Romero se prestaría, si hubiera tiempo para leer toda su obra, como ejemplar de una teoría del error en la crítica, tarea tanto más apasionante porque sólo en los Ensayos literarios seleccionados por Candido, aún si ignorásemos su leyenda negra, es difícil hallar algo que subrayar. Con las mismas palabras que Vicente Riva Palacio en el México de aquella época del siglo XIX, Romero alertó sobre lo peligroso que era hacer crítica en nuestros países y él mismo fue para los brasileños lo que Francisco Pimentel para los mexicanos, el afanoso buscador, en las teorías europeas, de alguna explicación del enigma de nuestras naciones. Pimentel, en 1885, dizque fundó el “eclecticismo”, un positivismo con las uñas limadas para no rasguñar al clero, mientras que el brasileño, influido por Taine como era menester, se hizo apadrinar por un tal Thomas Buckle, autor de una descomunal explicación sociológica de la humanidad y buen ajedrecista, al parecer. A diferencia del mexicano Pimentel, hombre crepuscular como debíamos serlo acá, entiéndase recatado, Romero fue un “hombre cordial” en el sentido brasileño de la palabra, es decir, alguien a quien domina el corazón antes que el raciocinio.

“Al ladrón, al ladrón” no queda sino gritar cuando Romero regaña al anticuado Sainte–Beuve en 1882 por haber sido indiferente al genio de Balzac, que los naturalistas pregonaban en aquel fin de siglo. No fue, debe reconocérsele a Romero, obsequioso en sus admiraciones y a Zola lo regañó por menospreciar a Baudelaire. Estuvo un par de meses en Europa Romero y regresó enfermo, desencantado del Viejo Mundo, quién sabe por qué. Enviudó dos veces Romero, profesor al servicio del Estado, liberal y republicano con gran ansiedad política por figurar en el parlamento. Como buen brasileño se aficionó a la ciencia como hada madrina, pregonando que contra la alcahuatería psicológica a lo Sainte–Beuve, “el fin de la nueva crítica debe ser dilucidar y sacar conclusiones; dilucidar la formación de las corrientes literarias y artísticas, y sacar conclusiones de ellas para beneficio de todos en función del futuro…”

Utilitarista y sociologizante, Romero acabó por ser de mayor importancia para la comprensión de la naturaleza social de su patria que para el discernimiento de sus letras. Su preciso reconocimiento del mestizaje –visto como una fatalidad de la evolución e inspirado como tantos decimonónicos, en la obra racista del conde de Gobineau– fue su gran contribución, sin la cual Gilberto Freyre no hubiera llegado a su exaltación de la negritud (pues Romero y él despreciaban al indio) en Casa–grande y Senzala (1933), la gran obra de una literatura tan teñida de antropología o una antropología tan sometida a la literatura, como la brasileña.
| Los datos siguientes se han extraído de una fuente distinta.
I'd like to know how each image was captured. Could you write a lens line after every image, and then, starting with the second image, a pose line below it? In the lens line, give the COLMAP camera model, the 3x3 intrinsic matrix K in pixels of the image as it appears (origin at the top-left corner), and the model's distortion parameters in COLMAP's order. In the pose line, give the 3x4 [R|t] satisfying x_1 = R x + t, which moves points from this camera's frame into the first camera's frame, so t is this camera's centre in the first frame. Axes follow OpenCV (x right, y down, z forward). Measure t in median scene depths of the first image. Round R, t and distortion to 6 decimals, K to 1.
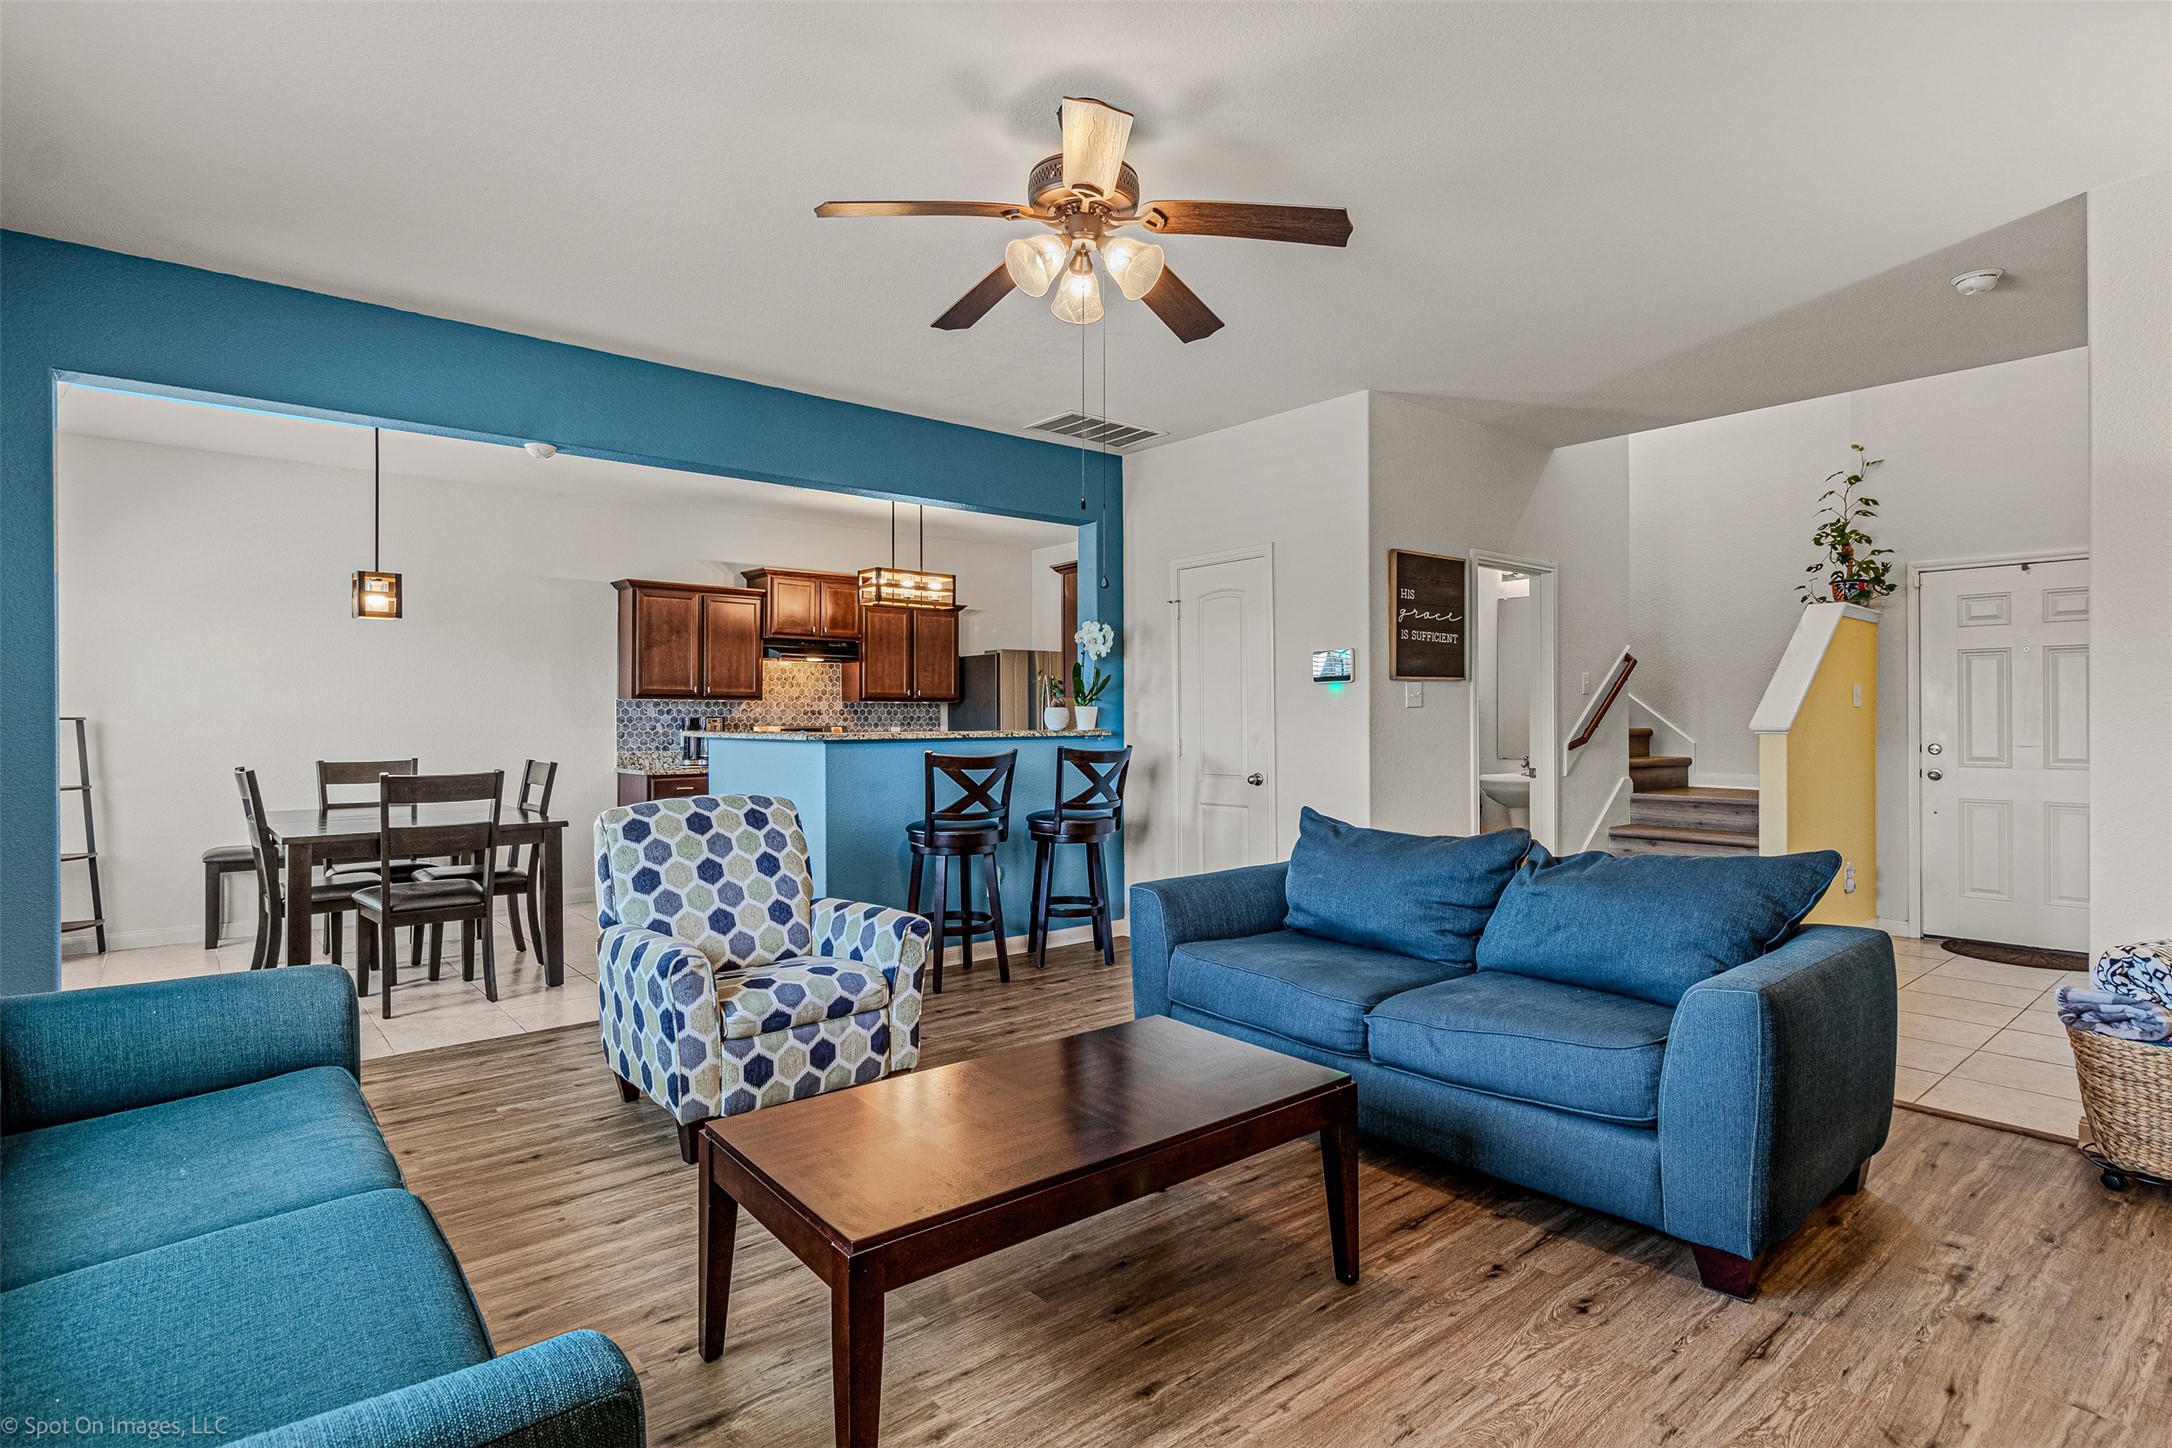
lens RADIAL K [[1093.8, 0, 1090.0], [0, 1093.8, 713.3], [0, 0, 1]] dist [0.002137, 0.000074]
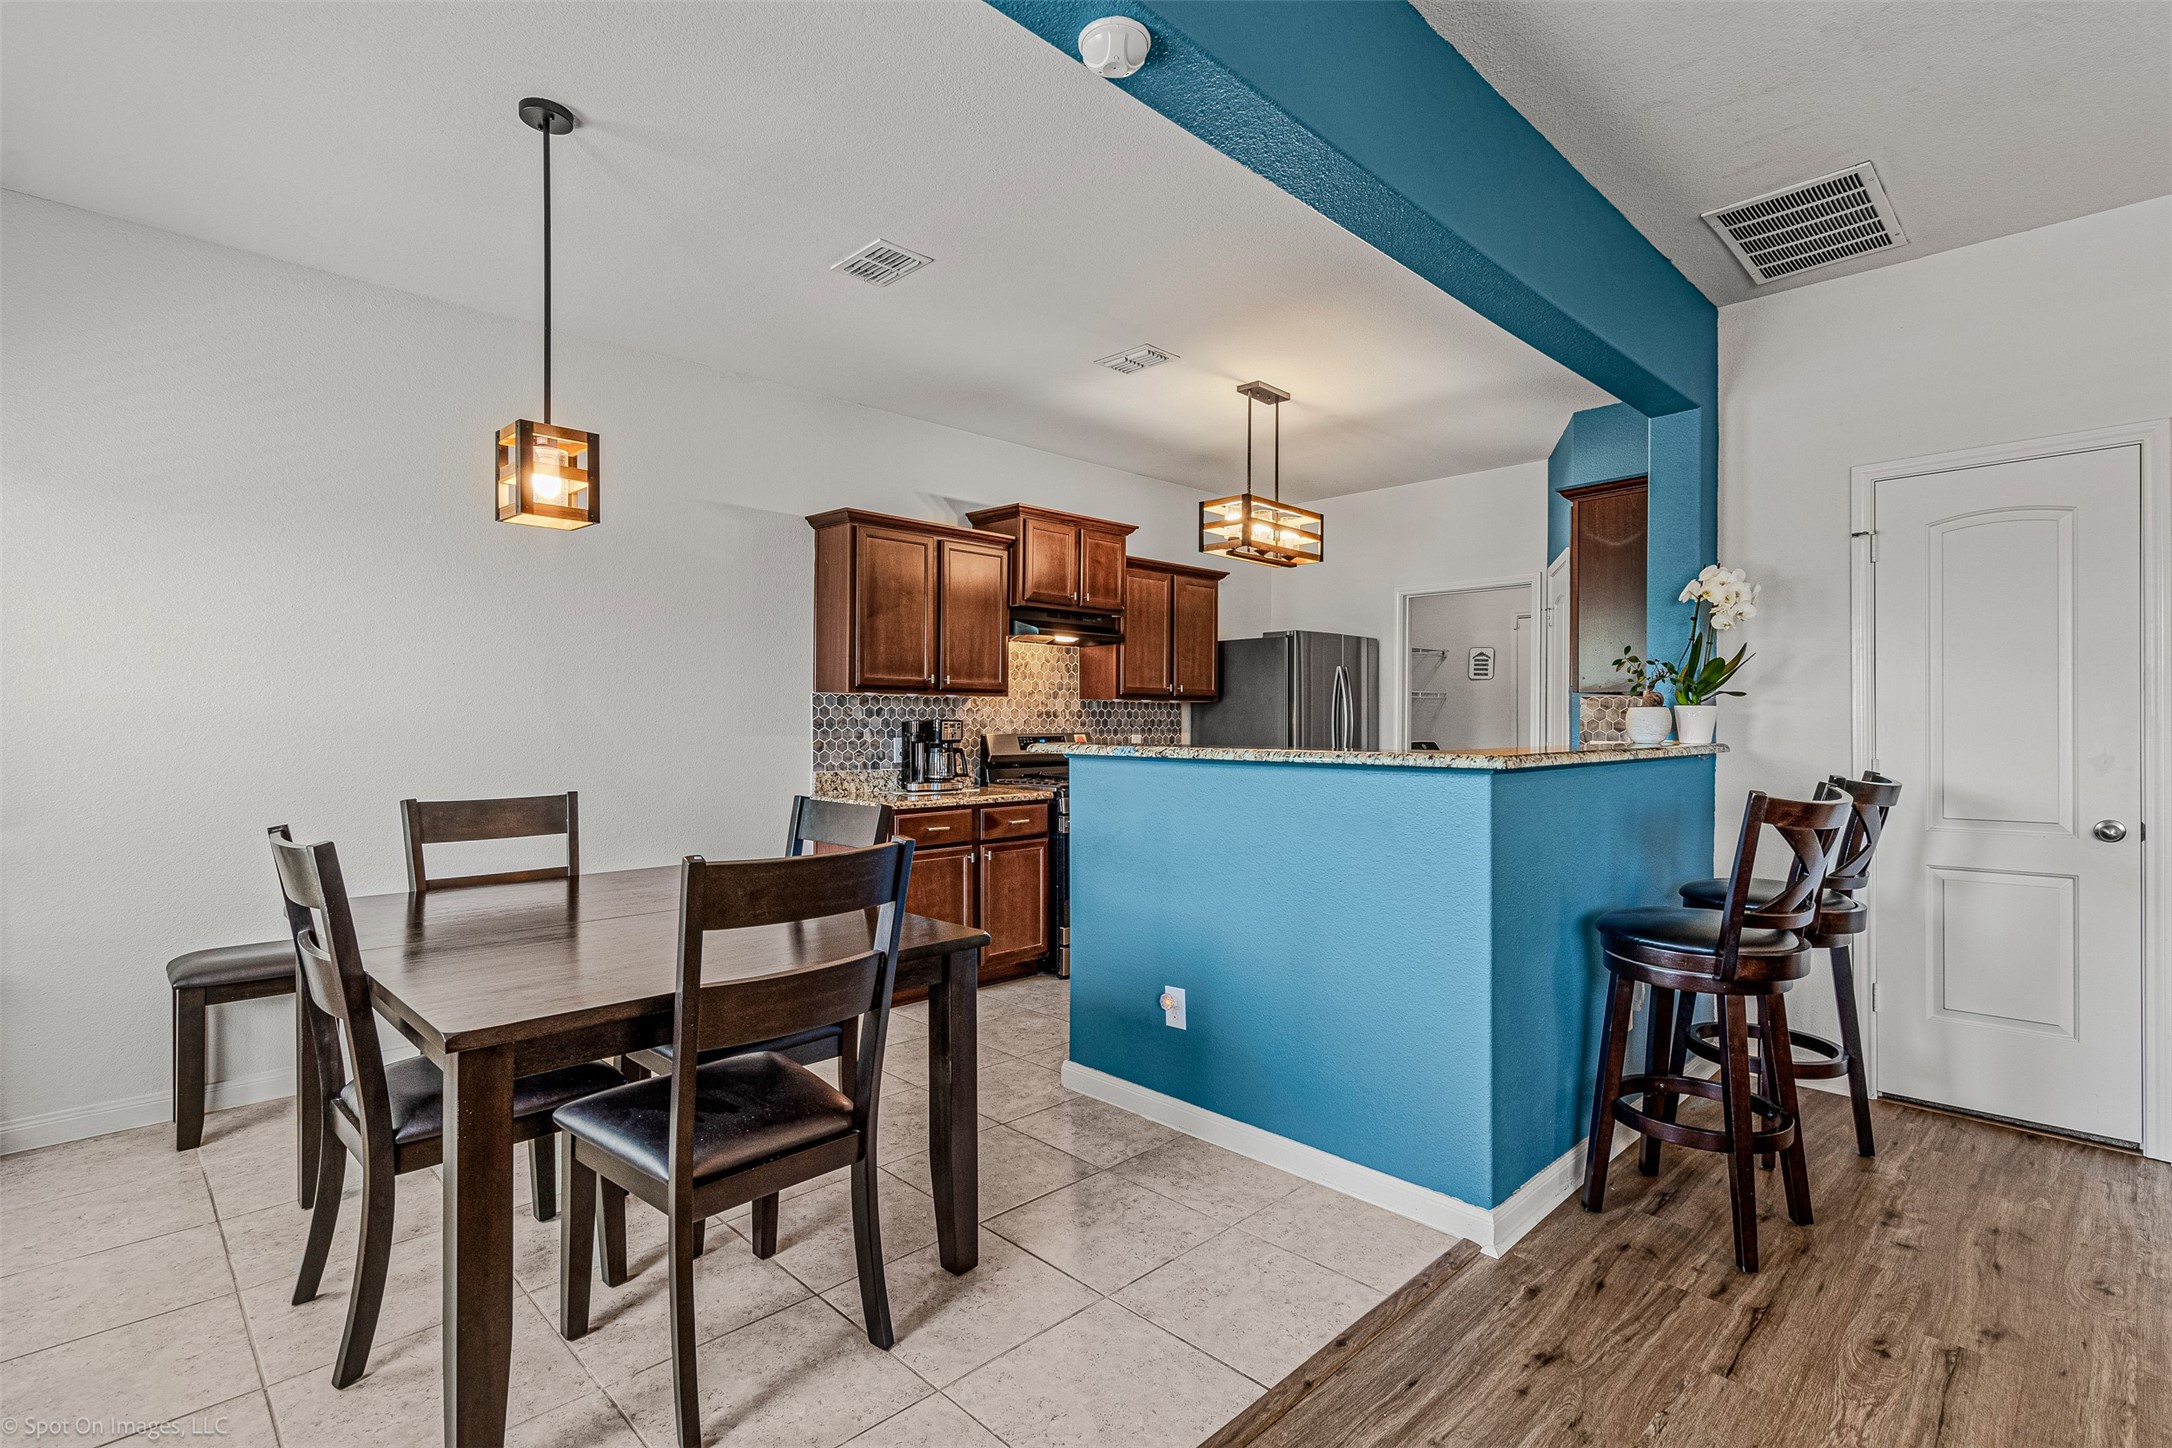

Acaso por ello, el magnífico J.G. Merquior me dijo una vez, mientras meditaba si le proponía o no al Fondo de Cultura Económica su Esthétique de Lévi–Strauss (1977), que el antropólogo francés era el único verdaderamente grande entre los escritores brasileños. Tardé muchos años en entender la boutade del embajador políglota.

Siempre que se habla de “nueva crítica”, pues hasta Sílvio Romero clamó por ella, más vale sacar el paraguas. Así lo hizo Sainte–Beuve mismo, retado a duelo cuando amenazaba lluvia sobre el campo de honor: “Prefiero morir que mojarme”.